Re: writepage return value check in vmscan.c

From: chrisl@vmware.com
Date: Tue Oct 29 2002 - 23:13:53 EST


On Mon, Oct 28, 2002 at 10:32:25PM +0100, Andrea Arcangeli wrote:

> the reason it isn't easily feasible is that you can learn that the
> writepage fails way after the process isn't mapping the page anymore and

Hmm, nice to know that. When I do bigmm test, I see it kswapd call to
writepage. You are telling me at that point, bigmm is dead already?
I did not know enough about the vm system. If program did not map
this memory any more. It is ok to drop then. VMware do not care about
what is left on the ram file at all.

Thanks for you long explain.

Chris

> we can't keep unowned unwriteable dirty pages around for long, we've to
> drop them. if the vm tried to writepage it means no one single task had
> such page mapped, so at that time of the failure we've no clue of who to
> notify for such page, all tasks just thought to have written the data
> successfully when the pte dirty bit is been trasmitted to the page dirty
> bit, by the time the page dirty bit is lost because writepage fails it's
> too late to let know the task about it, the task may be exited long ago.
> We lose track of the task when we trasmit the dirty information
> from pagetable to pte, and only after that happens we will attempt a
> writepage.

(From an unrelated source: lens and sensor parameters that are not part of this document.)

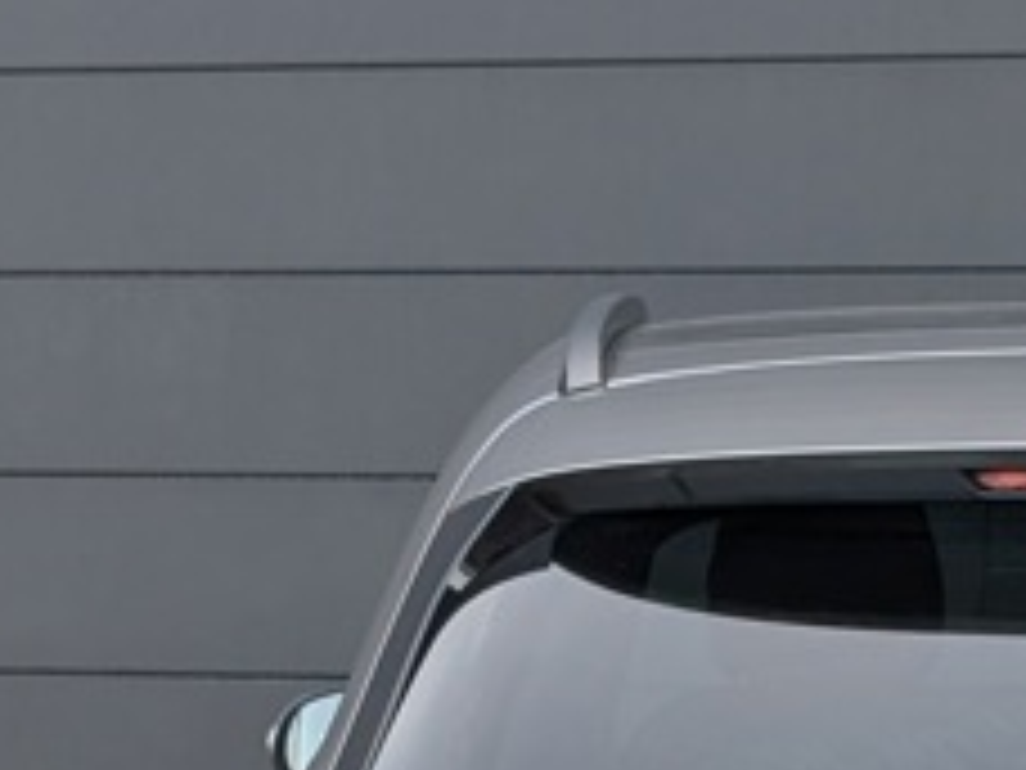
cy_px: 1328
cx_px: 1166
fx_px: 5098
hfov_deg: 11.3
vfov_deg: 8.3
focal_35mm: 172
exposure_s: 1/208
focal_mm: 6.9
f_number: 1.68
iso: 26
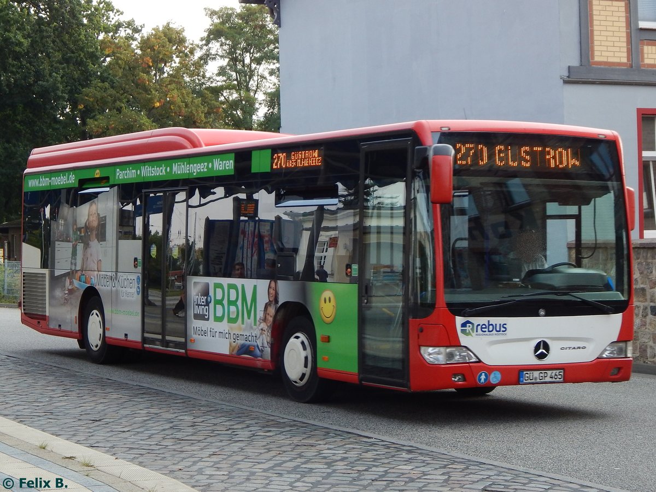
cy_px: 246
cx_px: 328
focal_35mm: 69
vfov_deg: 21.3
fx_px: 1308
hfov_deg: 28.2
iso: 140
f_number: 4.1
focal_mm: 12.3
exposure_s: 1/250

So as far as I can tell the only way to fix it and to for
> example reliably send a signal to a task to notify a write is been lost,
> is to run the fs get_block(create = 1) while trasmitting the dirty bit
> from pte_t to page_t, which isn't a trivial change, certainly not
> something that would be confortable to do in 2.4 and it would affect
> performance, it is much cleaner and efficient to deal with the fs only
> at the page_t phyical pagecache layer rather than at the pte layer.
> Lefting unowned, unfreeable pages around by marking the page dirty when
> block_write_full_page fails, doesn't look a viable option, the kernel
> could do nothing but loop forever trying to write in such case.